By David DeKok
HARRISBURG, Pa. (Reuters) - Pennsylvania state prosecutors on Monday unveiled details of the corruption case against Stephen Reed, the long-time former Harrisburg mayor charged with using city money from bond sales to buy thousands of artifacts.
In laying out the nearly 500 counts of theft and other charges, special agent Craig LeCadre said on the stand that investigators recovered 16,000 items in a storage facility and at Reed's home. Both places were crammed full to the ceiling with artifacts such as a $14,000 suit of Spanish armor and a $2,500 knife carried at the Battle of the Little Bighorn, he noted.
"It was like (the television show) 'Hoarders,' on steroids," said LeCadre, chief investigator of Reed's case for the Pennsylvania Attorney General's office.
At the preliminary hearing in the Dauphin County Courthouse, prosecutors must show Magisterial District Justice Richard Cashman that they have enough evidence to support their charges moving forward to the trial phase.
Reed, 65, ended his 28-year tenure in 2010 with the state capital near financial ruin. He was charged in July on 499 criminal counts, though prosecutors reduced those counts to 487 on Monday.

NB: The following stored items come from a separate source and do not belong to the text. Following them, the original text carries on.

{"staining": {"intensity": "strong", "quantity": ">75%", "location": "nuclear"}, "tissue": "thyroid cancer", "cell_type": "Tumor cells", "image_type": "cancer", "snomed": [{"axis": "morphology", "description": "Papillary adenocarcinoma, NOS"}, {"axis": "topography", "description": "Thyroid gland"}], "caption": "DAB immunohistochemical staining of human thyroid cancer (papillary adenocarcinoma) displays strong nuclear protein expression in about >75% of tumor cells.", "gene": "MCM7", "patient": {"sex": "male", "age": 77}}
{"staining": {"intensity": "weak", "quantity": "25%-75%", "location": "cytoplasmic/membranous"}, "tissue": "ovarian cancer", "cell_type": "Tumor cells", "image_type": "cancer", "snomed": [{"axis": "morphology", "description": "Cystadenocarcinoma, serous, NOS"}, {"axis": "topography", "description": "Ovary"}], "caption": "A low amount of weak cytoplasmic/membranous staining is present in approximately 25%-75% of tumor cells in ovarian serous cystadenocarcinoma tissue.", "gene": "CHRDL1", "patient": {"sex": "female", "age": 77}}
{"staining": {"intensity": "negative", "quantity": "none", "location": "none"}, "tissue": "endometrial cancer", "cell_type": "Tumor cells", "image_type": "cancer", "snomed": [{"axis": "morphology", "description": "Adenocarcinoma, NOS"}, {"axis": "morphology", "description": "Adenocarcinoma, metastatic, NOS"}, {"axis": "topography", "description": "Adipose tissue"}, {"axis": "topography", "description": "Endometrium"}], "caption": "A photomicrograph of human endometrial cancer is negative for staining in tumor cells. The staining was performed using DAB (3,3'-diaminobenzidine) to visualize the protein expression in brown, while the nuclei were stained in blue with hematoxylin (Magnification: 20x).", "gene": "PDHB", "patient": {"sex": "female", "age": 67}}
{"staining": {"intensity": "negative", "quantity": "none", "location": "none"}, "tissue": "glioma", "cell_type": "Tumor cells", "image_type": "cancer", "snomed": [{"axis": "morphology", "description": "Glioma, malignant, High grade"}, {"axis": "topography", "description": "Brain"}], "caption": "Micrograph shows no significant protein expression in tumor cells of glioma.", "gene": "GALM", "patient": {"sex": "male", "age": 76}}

Reed's defense attorneys have asked the court to throw out 338 counts, arguing they are barred by the statute of limitations. That hearing would proceed at a later date if the case continues.
The allegations stretch over a quarter century to numerous public agencies that Reed touched, including the parking authority, school district, civic baseball club and a local university.
Harrisburg filed for bankruptcy in 2011 just after Reed's tenure ended. However, the case was thrown out and the city put into receivership, which it exited last year. It is still under state financial oversight.
Prosecutors have said Reed is largely to blame for the city's financial woes. On Monday, they showed more than 30 slides of individual artifacts that were supposed to belong to the city but were in Reed's possession. He previously claimed some were destined for a Wild West Museum, which was never built.
Prosecutors also showed documents that followed the money, from bond issues through city authorities to a so-called "special projects fund," which Reed used to pay artifact vendors.